| Instructions to follow |
Your response should contain only the lines running from the top of the data below through the line with "thumb tip: (148, 221)", both included. Pictures must be omitted.

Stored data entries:
======

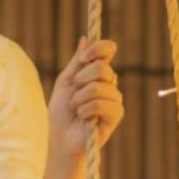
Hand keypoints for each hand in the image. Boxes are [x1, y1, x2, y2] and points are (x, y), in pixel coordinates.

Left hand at [47, 35, 123, 160]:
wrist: (62, 139)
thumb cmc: (61, 113)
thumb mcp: (65, 82)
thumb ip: (77, 62)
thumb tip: (85, 39)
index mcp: (97, 73)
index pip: (108, 50)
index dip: (98, 49)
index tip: (82, 59)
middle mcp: (109, 83)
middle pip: (102, 67)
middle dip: (81, 79)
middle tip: (73, 92)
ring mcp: (115, 98)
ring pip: (99, 86)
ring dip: (79, 99)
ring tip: (76, 109)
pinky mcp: (117, 114)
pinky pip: (101, 103)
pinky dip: (85, 110)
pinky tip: (83, 119)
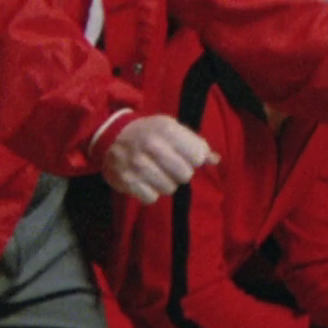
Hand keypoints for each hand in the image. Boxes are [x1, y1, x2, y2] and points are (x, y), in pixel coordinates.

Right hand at [103, 116, 218, 203]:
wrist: (111, 135)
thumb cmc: (148, 132)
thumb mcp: (171, 128)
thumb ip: (195, 143)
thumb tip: (216, 160)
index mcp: (166, 129)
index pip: (198, 156)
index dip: (194, 159)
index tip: (185, 156)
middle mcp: (152, 146)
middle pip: (185, 175)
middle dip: (181, 173)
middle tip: (170, 166)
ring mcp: (137, 164)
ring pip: (169, 189)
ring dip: (165, 183)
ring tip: (156, 172)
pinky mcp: (126, 181)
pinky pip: (151, 198)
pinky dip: (150, 192)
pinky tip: (144, 180)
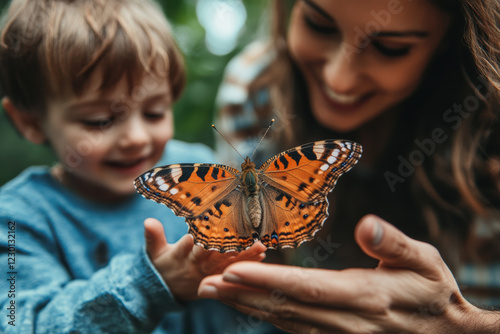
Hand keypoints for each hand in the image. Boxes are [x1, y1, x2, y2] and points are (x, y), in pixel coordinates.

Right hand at [144, 218, 265, 301]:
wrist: (166, 292)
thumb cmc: (162, 264)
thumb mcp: (153, 252)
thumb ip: (153, 236)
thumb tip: (148, 221)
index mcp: (180, 256)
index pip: (191, 245)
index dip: (202, 237)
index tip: (214, 226)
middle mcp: (195, 266)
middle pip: (214, 255)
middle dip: (229, 246)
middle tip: (245, 236)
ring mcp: (207, 274)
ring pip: (227, 264)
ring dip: (244, 256)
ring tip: (261, 246)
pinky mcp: (217, 279)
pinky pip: (233, 271)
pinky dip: (247, 264)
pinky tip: (262, 256)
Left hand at [198, 215, 498, 332]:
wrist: (444, 333)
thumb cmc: (432, 290)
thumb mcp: (423, 260)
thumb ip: (392, 244)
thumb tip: (364, 224)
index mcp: (364, 297)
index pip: (307, 288)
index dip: (268, 281)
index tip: (233, 270)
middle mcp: (345, 320)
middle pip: (285, 308)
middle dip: (242, 296)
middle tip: (205, 284)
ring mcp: (338, 333)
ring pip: (284, 321)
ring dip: (246, 307)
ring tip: (214, 293)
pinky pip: (294, 328)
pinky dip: (266, 316)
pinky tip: (246, 306)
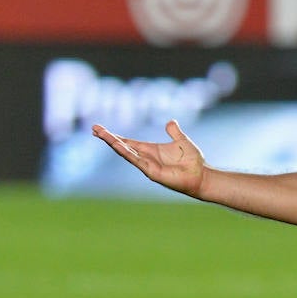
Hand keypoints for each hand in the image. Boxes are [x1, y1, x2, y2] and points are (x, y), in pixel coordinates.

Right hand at [91, 119, 206, 197]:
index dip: (115, 136)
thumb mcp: (183, 141)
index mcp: (150, 150)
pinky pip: (137, 161)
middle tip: (94, 128)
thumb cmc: (192, 162)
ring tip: (101, 134)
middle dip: (109, 138)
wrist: (202, 176)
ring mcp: (147, 165)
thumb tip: (170, 121)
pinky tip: (119, 146)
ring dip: (115, 144)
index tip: (99, 129)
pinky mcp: (152, 172)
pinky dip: (128, 153)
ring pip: (127, 153)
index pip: (128, 142)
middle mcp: (146, 157)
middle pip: (123, 146)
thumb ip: (175, 132)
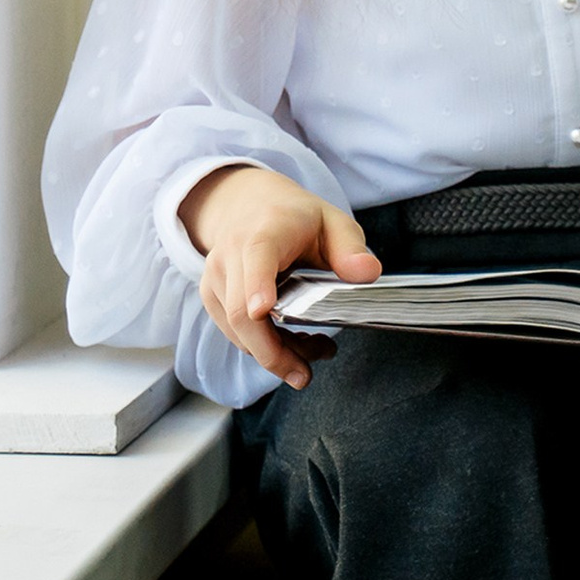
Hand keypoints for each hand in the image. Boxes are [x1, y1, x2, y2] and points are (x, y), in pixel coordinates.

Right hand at [179, 165, 379, 390]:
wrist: (250, 206)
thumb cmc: (294, 218)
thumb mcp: (332, 221)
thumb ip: (350, 247)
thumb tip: (368, 272)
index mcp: (264, 232)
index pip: (257, 258)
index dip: (258, 285)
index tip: (264, 310)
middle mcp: (231, 254)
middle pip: (242, 312)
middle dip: (274, 352)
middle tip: (306, 374)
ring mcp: (216, 277)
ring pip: (238, 331)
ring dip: (275, 352)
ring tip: (314, 347)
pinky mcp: (211, 296)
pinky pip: (235, 333)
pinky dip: (263, 347)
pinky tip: (291, 340)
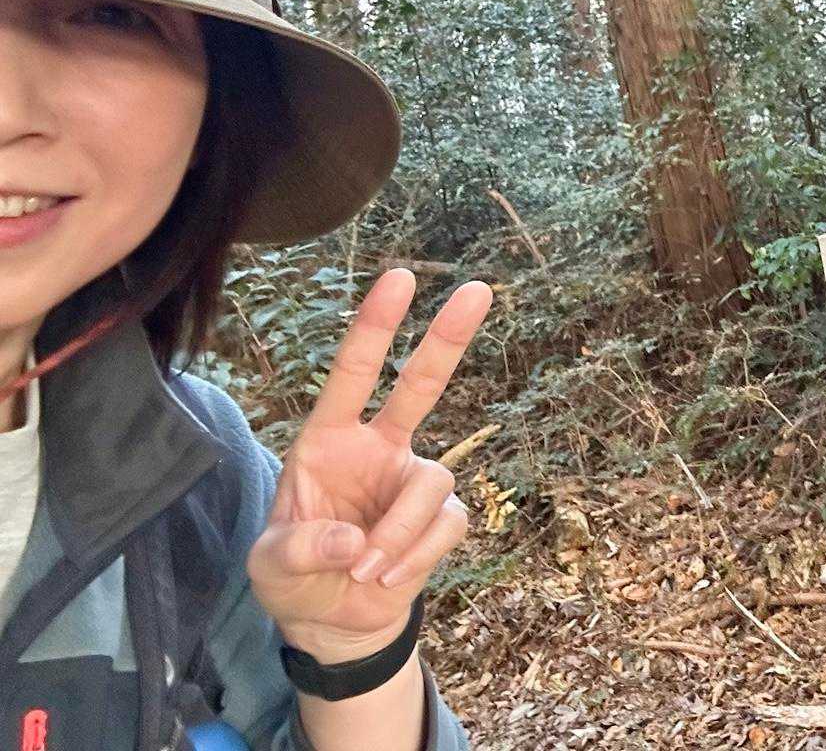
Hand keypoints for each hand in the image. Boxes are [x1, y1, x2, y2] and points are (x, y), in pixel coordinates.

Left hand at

======

| Written answer |
Hand keypoints for each hand in the image. Boxes are [x1, y1, x2, y2] and points are (x, y), in pixel coordinates.

Left hand at [47, 35, 123, 160]:
wrist: (62, 139)
thumb cmc: (61, 113)
thumb mcp: (65, 82)
thumb ip: (77, 62)
thumb tip: (85, 39)
index mcp: (97, 73)
index pip: (108, 50)
index dip: (98, 49)
index tip: (82, 59)
middle mcp: (109, 83)
middle pip: (102, 67)
middle dip: (81, 79)
middle tip: (73, 92)
ring mcp: (115, 98)
ring pip: (99, 86)
ring dip: (79, 99)
ring tip: (76, 109)
pinky mcp: (117, 114)
pinky pip: (101, 103)
pinky dip: (85, 110)
pinky tip: (83, 119)
Hand keypoints for each hand in the image. Boxes are [x1, y1, x2, y2] and points are (x, y), in pixel coordinates.

Right hand at [103, 116, 218, 203]:
wrist: (111, 135)
thumb cmc: (148, 132)
thumb mcp: (171, 128)
thumb ip: (195, 143)
thumb tip: (216, 160)
index mcp: (166, 129)
index pip: (198, 156)
index dip: (194, 159)
index tip: (185, 156)
middle mcp: (152, 146)
middle pip: (185, 175)
middle dip: (181, 173)
middle tip: (170, 166)
ring mcp: (137, 164)
ring pip: (169, 189)
ring dip: (165, 183)
ring tip: (156, 172)
pinky mcp: (126, 181)
pinky pip: (151, 198)
pinky dip: (150, 192)
pinky tip: (144, 180)
Hand keypoints for each hand in the image. Boxes are [x1, y1, x2, y2] and points are (x, y), in pixel coordinates.

Right hand at [144, 218, 265, 301]:
wrist: (166, 292)
thumb cmc: (162, 264)
thumb mcp: (153, 252)
thumb ip: (153, 236)
thumb tip: (148, 221)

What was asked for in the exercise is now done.